Un des chefs d’œuvre méconnus de Colette.
Par son lyrisme inspiré par le spectacle de la nature et des fleurs, Flore et Pomone n’est pas sans rappeler certains textes des Vrilles de la vigne. Mais leur comparaison témoigne de l’approfondissement et de l’épure du style amorcé avec Chéri. Entièrement consacré aux jardins, ceux de l’enfance, de France et d’Italie, de Paris ou de Marrakech, Colette tente d’y saisir dans une prose poétique, énigmatique et cristalline, le mystère de la vie végétale : éclosion, croissance, avidité… Sous sa plume la jacinthe, la tulipe, la rose, le narcisse prennent vie. « Il n’y a qu’une bête ! » avait elle déclaré à son dernier mari Maurice Goudeket après avoir assisté à la projection au ralenti de la croissance d’une plante. Avec Pour un herbier, c’est sans doute un des plus beaux textes de Colette consacré aux fleurs et aux jardins.

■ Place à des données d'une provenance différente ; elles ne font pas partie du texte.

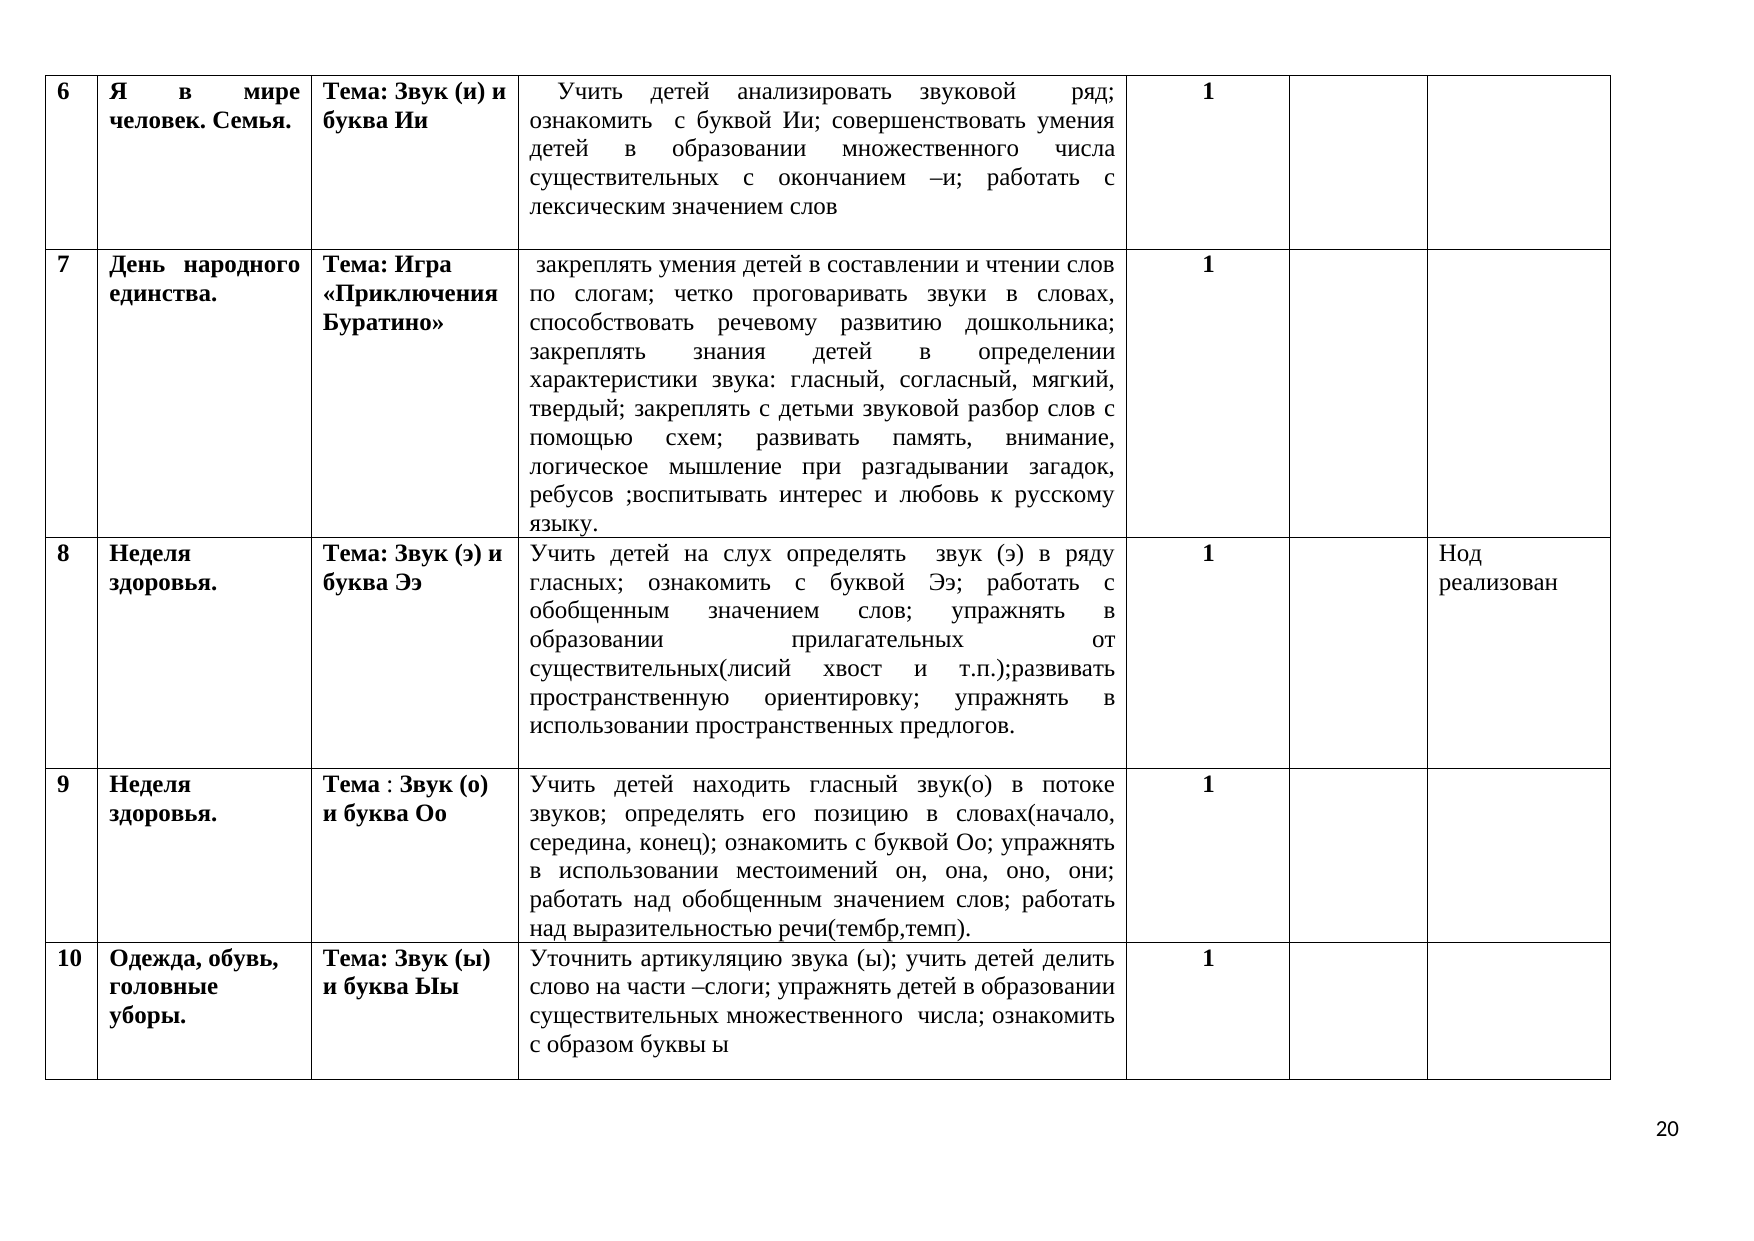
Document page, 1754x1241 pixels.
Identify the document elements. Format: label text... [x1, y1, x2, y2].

table_cell 6 [46, 76, 97, 248]
table_cell 10 [46, 943, 97, 1078]
table_cell [1428, 250, 1610, 537]
table_cell [1428, 76, 1610, 248]
table_cell 9 [46, 769, 97, 942]
table_cell [1290, 769, 1427, 942]
table_cell Учить детей находить гласный звук(о) в потоке звуков; определять его позицию в словах(начало, середина, конец); ознакомить с буквой Оо; упражнять в использовании местоимений он, она, оно, они; работать над обобщенным значением слов; работать над выразительностью речи(тембр,темп). [519, 769, 1126, 942]
table_cell Учить детей анализировать звуковой ряд; ознакомить с буквой Ии; совершенствовать умения детей в образовании множественного числа существительных с окончанием –и; работать с лексическим значением слов [519, 76, 1126, 248]
table_cell Уточнить артикуляцию звука (ы); учить детей делить слово на части –слоги; упражнять детей в образовании существительных множественного числа; ознакомить с образом буквы ы [519, 943, 1126, 1078]
table_cell Учить детей на слух определять звук (э) в ряду гласных; ознакомить с буквой Ээ; работать с обобщенным значением слов; упражнять в образовании прилагательных от существительных(лисий хвост и т.п.);развивать пространственную ориентировку; упражнять в использовании пространственных предлогов. [519, 538, 1126, 768]
table_cell 1 [1127, 76, 1289, 248]
table_cell 7 [46, 250, 97, 537]
table_cell Тема: Звук (и) и буква Ии [312, 76, 518, 248]
table_cell [1428, 943, 1610, 1078]
table_cell 1 [1127, 769, 1289, 942]
table_cell закреплять умения детей в составлении и чтении слов по слогам; четко проговаривать звуки в словах, способствовать речевому развитию дошкольника; закреплять знания детей в определении характеристики звука: гласный, согласный, мягкий, твердый; закреплять с детьми звуковой разбор слов с помощью схем; развивать память, внимание, логическое мышление при разгадывании загадок, ребусов ;воспитывать интерес и любовь к русскому языку. [519, 250, 1126, 537]
table_cell Я в мире человек. Семья. [98, 76, 311, 248]
table_cell Тема: Звук (э) и буква Ээ [312, 538, 518, 768]
table_cell Одежда, обувь, головные уборы. [98, 943, 311, 1078]
table_cell [1290, 943, 1427, 1078]
table_cell 8 [46, 538, 97, 768]
table_cell 1 [1127, 538, 1289, 768]
table_cell Тема: Игра «Приключения Буратино» [312, 250, 518, 537]
table_cell 1 [1127, 943, 1289, 1078]
table_cell [1428, 769, 1610, 942]
table_cell [1290, 76, 1427, 248]
table_cell День народного единства. [98, 250, 311, 537]
table_cell [1290, 538, 1427, 768]
table_cell Тема: Звук (ы) и буква Ыы [312, 943, 518, 1078]
table_cell [1290, 250, 1427, 537]
table_cell Неделя здоровья. [98, 769, 311, 942]
table_cell Нод реализован [1428, 538, 1610, 768]
table_cell Тема : Звук (о) и буква Оо [312, 769, 518, 942]
table_cell Неделя здоровья. [98, 538, 311, 768]
table_cell 1 [1127, 250, 1289, 537]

Située 76 rue du Faubourg-Saint-Honoré, la galerie fondée par Jean Charpentier puis reprise à partir de 1941 par Raymond Nacenta présentait chaque année une ou deux expositions d’artistes contemporains. Colette collabora très fréquemment avec la galerie dans les années 40 en préfaçant plusieurs catalogues ou en rédigeant des textes inédits luxueusement illustrés et édités par la Galerie parmi lesquels Flore et Pomone réalisé à partir d’aquarelle de Pierre Laprade (1875-1931), artiste un temps formé par Bourdelle puis menant une carrière solitaire qui l’amena à côtoyer de nombreuses avant-gardes sans y adhérer pleinement. Pierre Laprade étant décédé en 1931, on ne s’étonnera donc pas de l’apparent décalage entre le texte de Colette et les illustrations qu’elle dut sans doute choisir avec l’éditeur parmi des aquarelles préalablement réalisées et principalement inspirées par l’Italie. Là où le regard de l’écrivaine s’arrête avec minutie sur la forme d’une fleur, celui de Laprade semble s’échapper vers un lointain dans une fumée blanche teintée de gris et de vert qui confère à ses compositions une grande nostalgie.